Download your copy from http://tapvision.info/node/199.
Many issues with your proposed pulp mill and its wood supply were not examined by the then RPDC and Government pulp mill fast-track consultants, and pose a risk to both communities and potential joint venture partners.
Many politicians, local councillors and business groups rushed to give their seal of approval to the proposed pulp mill before it was even assessed. This is a fundamental flaw in the process and TAP is not about to approve an ‘improved’ pulp mill on the basis of a private briefing given by Gunns to a few individuals of limited expertise.
Consequently, we will not accept your invitation to a private briefing but propose instead a number of key questions for Gunns to answer. Your answers, or lack of, will be published online at http://www.tapvision.info and http://www.tasmaniantimes.com. We hope you will seriously consider this proposal for the benefit not just of Gunns and any joint venture partners but crucially of all Tasmanians.
1. Will you submit your proposed pulp mill project for a complete and independent assessment?
2. Will you ask the State Government to rescind Section 11 of the Pulp Mill Assessment Act 2007?
3. Will you offer to buy out property and business owners affected by your proposed pulp mill as did Visy with its Tumut mill in New South Wales?
4. Will you publish the FSC Gap Analysis results including Corrective Action Requests affecting pulp mill plantation feedstock?
As you will be aware, two thirds of Tasmanians have consistently opposed your planned pulp mill and, unlike the State government, TAP research has documented the issues driving public opinion. Logging in high-conservation value forests is merely one of many issues. A short list of issues with your pulp mill proposal is given below for your information.
Plantations wood supply and forest management issues
• Sickness in rural communities caused by exposure to aerial spraying of plantations.
• Burning of high quality timber in coupes.
• Basic human rights overridden by Private Timber Reserves.
• Failure of self-policing of forest regulations and accountability.
• Impact of plantations on food production.
• Reduced water quality and quantity in catchments with large plantations.
• Community disenfranchised on forest management issues that impact on their health and jobs.
• Diversion of taxpayer funds to Gunns and forestry interests at expense of social services, e.g. health and education.
• Siltation of the Tamar river; approximately half of silt comes from forest operations.
• Harm to health and reduced life expectancy from forestry burnoff smoke.
• Habitat destruction; one of the highest in the developed world.
• Loss of landscape heritage due to logging.
Pulp mill issues
• Section 11 of the PMAA 2007 contravenes basic human rights to access the courts for compensation for harm caused by the pulp mill.
• Lack of independent assessment of Gunns’ proposal which was ‘critically non-compliant’ according to the RPDC.
• Failure to address issues of odour impact on health, businesses and amenity within the RPDC’s 55km wide odour impact zone.
• Loss of approximately $2 billion in property values in the Tamar valley.
• Safety risks from artificial pulp mill fogs enveloping the East Tamar Highway combined with ‘one a minute’ log truck and heavy vehicle movements.
• Loss of existing jobs and investments in businesses that will be displaced by the planned pulp mill and its plantation wood supply. These include tourism ventures, wineries, organic foods and fishing that depend on a clean green image.

----------

▶ **Work to complete**
1 – Decide whether each statement agrees with the letter to Gunns, and back each yes or no with the deciding words quoted from it: (a) TAP accepted the invitation to a private briefing. (b) Two thirds of Tasmanians have consistently opposed the planned pulp mill. (c) The RPDC's odour impact zone is 35 km wide.
2 – Name every kind of business that the letter to Gunns says depends on a clean green image.
3 – Carry on the letter to Gunns from the point where it stops.
The listing has no connection to the letter to Gunns.

▶ **Data block**
----------

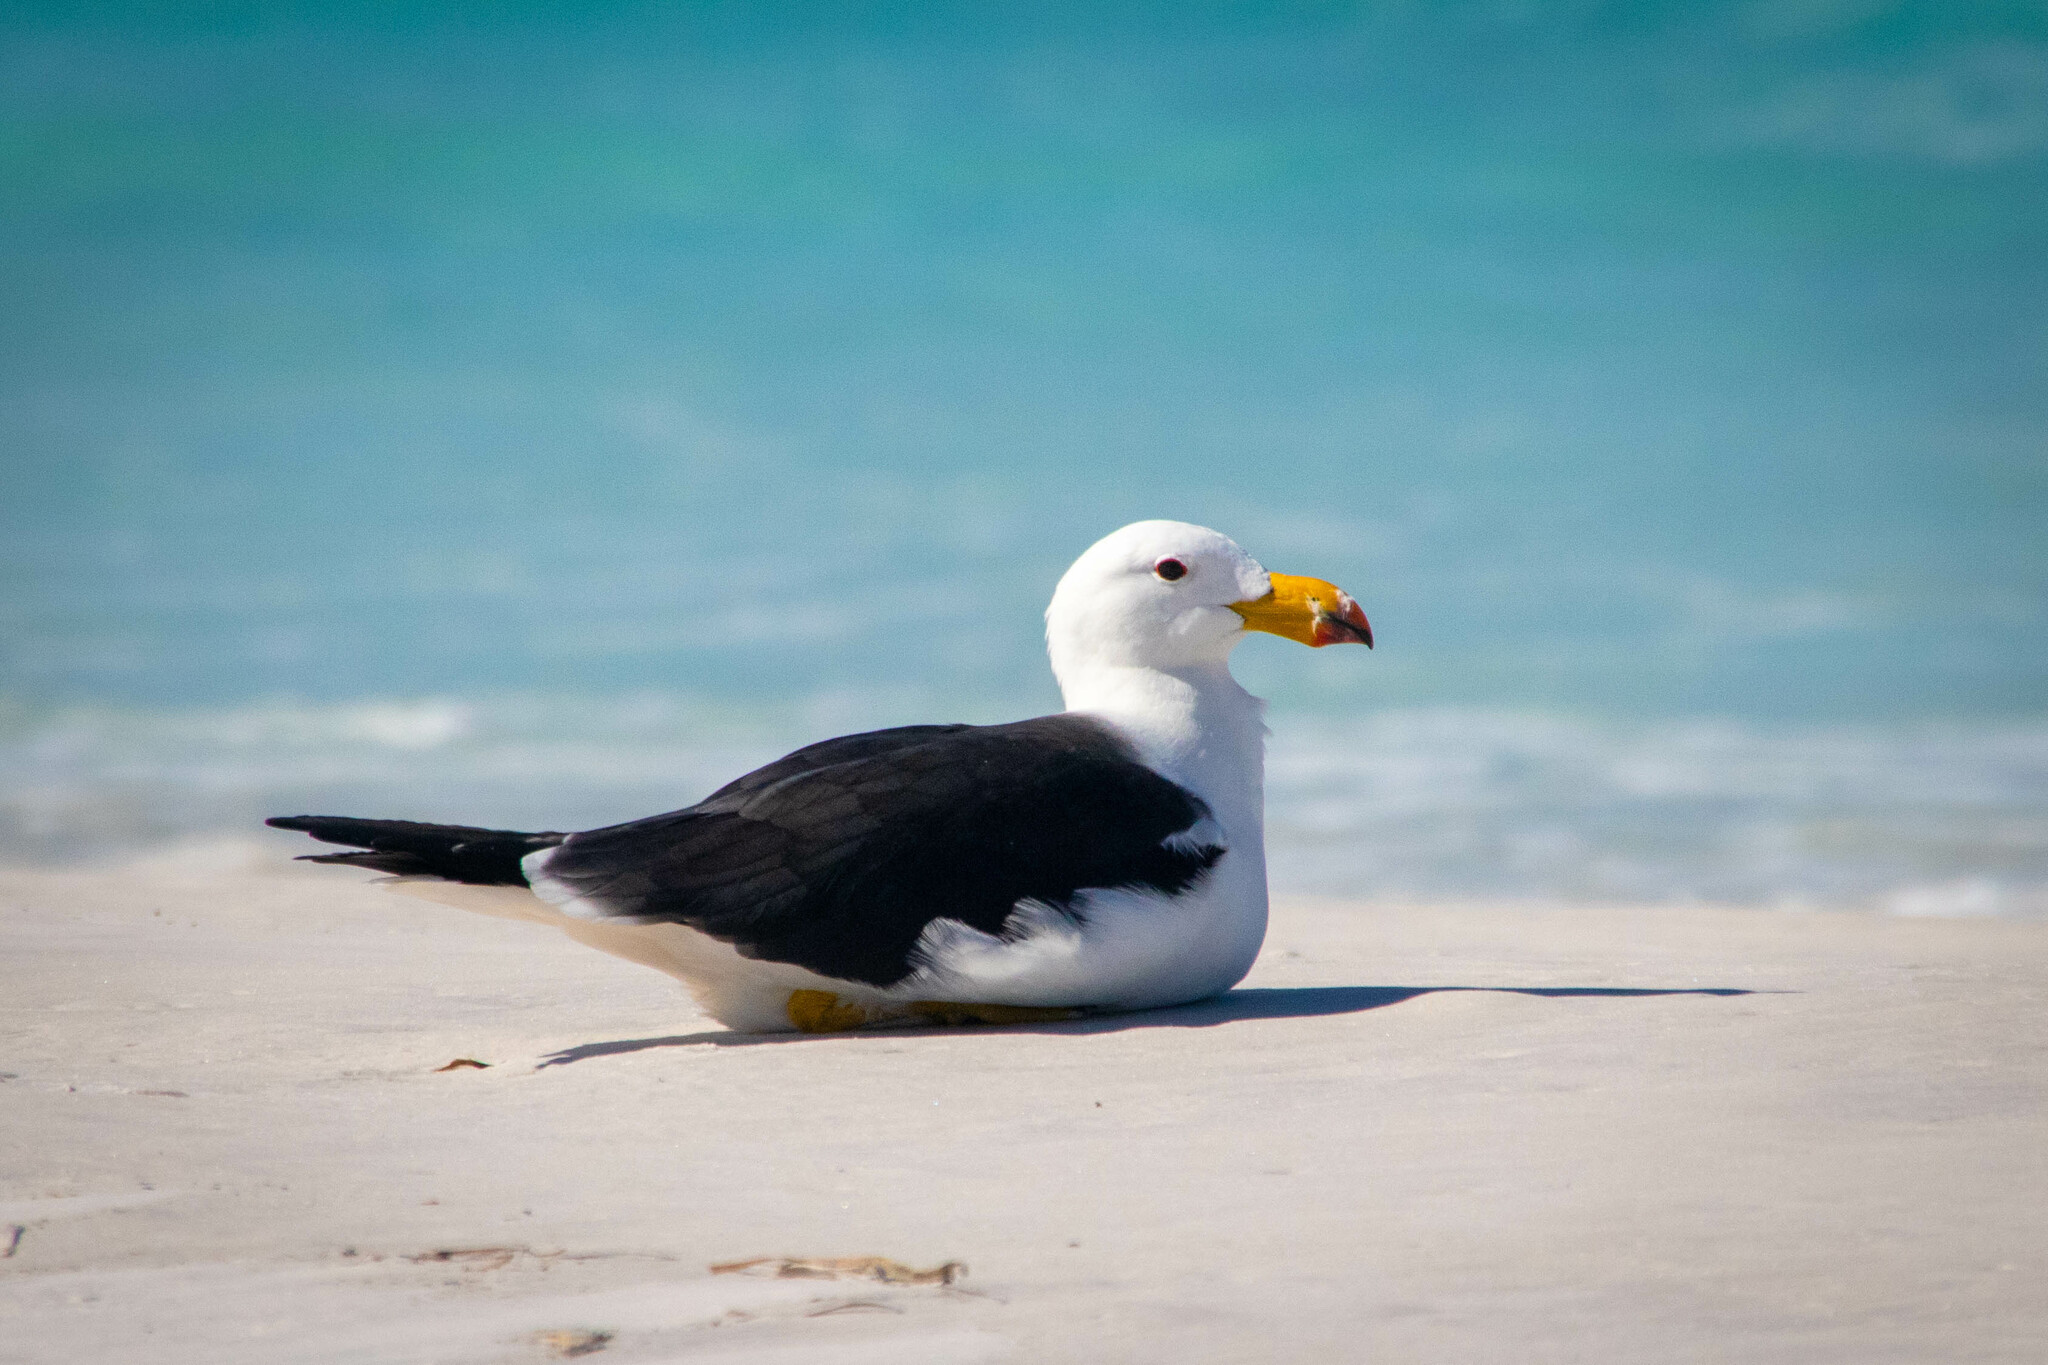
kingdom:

----------

▶ **Expected outputs**
1 –
(a) No: "we will not accept your invitation to a private briefing"
(b) Yes: "two thirds of Tasmanians have consistently opposed your planned pulp mill"
(c) No: "the RPDC’s 55km wide odour impact zone"

2 – Tourism ventures, wineries, organic foods and fishing.

3 –
Tasmanian Public & Environmental Health Network (TPEHN)
Human health before forestry business
6 February 2011
The Tasmanian Public and Environmental Health Network (TPEHN) congratulates TAP Into A Better Tasmania (formerly Tasmanians against the Pulpmill) and Bob McMahon for publicising the correspondence between Gunns and TAP, allowing the public airing of many of the problems involved with the ‘business of forestry’ in Tasmania:
This ‘business of forestry’ ultimately affects all the people of Tasmania and the Government’s approval has been implicit during the recent private and secretive ‘round table negotiations’.
Additionally, the current sleight of hand approach allowed by Governments at all levels has effectively dumped major human and environmental health problems outside the negotiating room and left them in ‘no man’s land’.
For TPEHN, this approach is not acceptable as these issues are long standing and urgently require addressing.
We demand that the new Tasmania Premier, Lara Giddings, and all Governments put public health as their No. 1 priority BEFORE forestry development.
“In questions of science, the authority of a thousand is not worth the humble reasoning of a single individual.”
Quoted in Arago, Eulogy of Galileo (1874)
Monday: Forestry group defends new contractors
A national forestry group has defended a Tasmanian company’s decision to hire forest contractors when others have been paid to quit the industry.
Some former forest contractors are concerned that a Tasmanian forestry company wants to hire new contractors, after the Federal Government provided $17 million to pay others to leave the industry.
The Chair of the Australian Forest Contractors Association, Colin McCulloch says those left in the industry may be unable or unwilling to work.
“Whether they’re paying too little to attract existing players or not I don’t know, but it seems a bit strange,” he said.
Mr McCulloch says there is a loophole in the Tasmanian forestry Statement of Principles which would allow new players to be brought into the industry, but he says he can not understand why anyone would want to start logging in Tasmania, especially as more contractors will be unemployed when Gunns closes its Tamar Valley woodchip mill at the end of March.
Dear Mr. L’Estrange,
Thank you for the opportunity to attend your proposed briefing on the detail of Gunns’ limited vision for the future and “world’s best” pulp mill claim.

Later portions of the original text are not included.